Muy pocas personas pudieron elegir libremente con quien querían pasar la cuarentena, ese espacio de tiempo que congeló nuestra existencia y puso a prueba nuestra capacidad de resistencia y de inventiva.
Yo tampoco tuve esa oportunidad. Sin embargo cuando me di cuenta que tendría que pasarlo con ella, pensé que era la mejor de todas las opciones. La conocía de toda la vida, nos entendíamos muy bien (o al menos, eso pensaba en ese momento), teníamos los mismos gustos y aficiones y jamás habíamos tenido la más mínima diferencia. ¿Qué más podía pedir? Era la mejor compañía para esta inesperada aventura.
Y efectivamente en un principio todo fue de maravilla, cada mañana despertaba de buen humor y siempre había una sonrisa en su rostro cuando me la encontraba. Pasábamos todo el tiempo juntas y planeábamos todo tipo de actividades en común: cocinar, hacer ejercicio y hasta lecturas compartidas que disfrutábamos mucho.
Pasadas las dos primeras semanas el cansancio empezó a sentirse, sin embargo procurábamos tener la mejor disposición y nos alentábamos mutuamente para no desfallecer de tedio.
Por esos días me di cuenta de algunas manías en ella que jamás había advertido, de pronto se quedaba callada sin razón aparente y podía permanecer muda horas enteras, sin responder siquiera a la más trivial de las preguntas.
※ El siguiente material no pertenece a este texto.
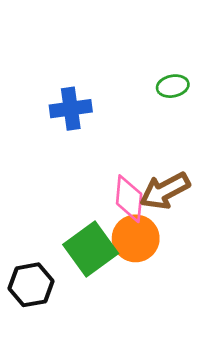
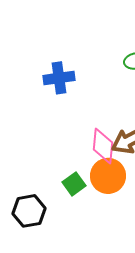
green square: (91, 249) -> (74, 184), size x0.6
Supuse que era efecto de la situación anormal por la que estábamos atravesando, pero por más que tratara de animarla todo parecía inútil, y tuve que limitarme a esperar a que retornara a su estado de ánimo afable y optimista que era el acostumbrado.
Recuerdo una mañana que nos disponíamos a desayunar, por lo general lo hacíamos en la cocina mientras escuchábamos y comentábamos las noticias de la radio degustando nuestro menú preferido para el desayuno: fruta, café y cereal. Pero aquel día todo fue diferente. No quiso comer nada y me pidió que apagara la radio porque ya estaba cansada de escuchar las mismas noticias todos los días. Por aquella época el 90% del noticiero giraba alrededor de la causa que nos tenía en cuarentena, es decir, un virus desconocido que tenía en jaque a los científicos de todo el mundo y en confinamiento a la humanidad entera.
¿Qué estaba pasando?
Ahora me parecía estar con otra persona totalmente desconocida para mí. Ya nunca sonreía y su aspecto lucía cada día más descuidado. Intenté indagar qué estaba pasando, pero me evitaba todo el tiempo y no respondía a mis preguntas.
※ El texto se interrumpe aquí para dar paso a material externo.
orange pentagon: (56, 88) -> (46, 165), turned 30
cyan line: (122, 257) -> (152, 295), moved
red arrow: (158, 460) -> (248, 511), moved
Finalmente, un día se atrevió a mirarme de frente y observándome fijamente me preguntó:
– ¿Quién eres?
Me quedé paralizada, no supe qué responderle. Al cabo de un momento le dije:
– Pensé que tú lo sabías…
– Yo también lo pensé, pero ahora no lo sé.
Cerré mis ojos con fuerza para no verla y empecé a sentir la necesidad de deshacerme de ella, ya no podía soportarla más, su compañía ahora era una carga para mí y su pregunta empezó a atormentarme todo el tiempo. Tenía que darle una respuesta pero… yo tampoco sabía.
Pasaron varios días durante los cuales no volví a verla, evitaba los lugares donde podía encontrármela y permanecía mucho tiempo en la cama simulando dormir mientras seguía dándole vueltas a su pregunta.
Una noche desperté con la respuesta. Estaba aterrada. ¿Cómo no me había dado cuenta?
Sabía lo que tenía que hacer. Me levanté con sigilo y me dirigí al cuarto trasero donde guardo las pocas herramientas que tengo, para tomar un martillo.
Regresé lentamente y me dirigí al lugar donde sabía que la encontraría.
Aunque estaba muy oscuro la reconocí de inmediato, ahora me sonreía pero con una sonrisa irónica que nunca le había visto.
– ¿Ya lo sabes? —me preguntó.
– Ya lo sé —respondí mirándola a los ojos.
– Yo soy Tú —dije, a la vez que dejaba caer sobre ella el pesado martillo de hierro que traía en mis manos.
Al día siguiente me sentí feliz y tranquila, al fin había recuperado mi identidad. Y mientras descolgaba todos los espejos que tenía en mi casa, pensaba en la gran sabiduría de aquel adagio popular: “Más vale solo que mal acompañado”.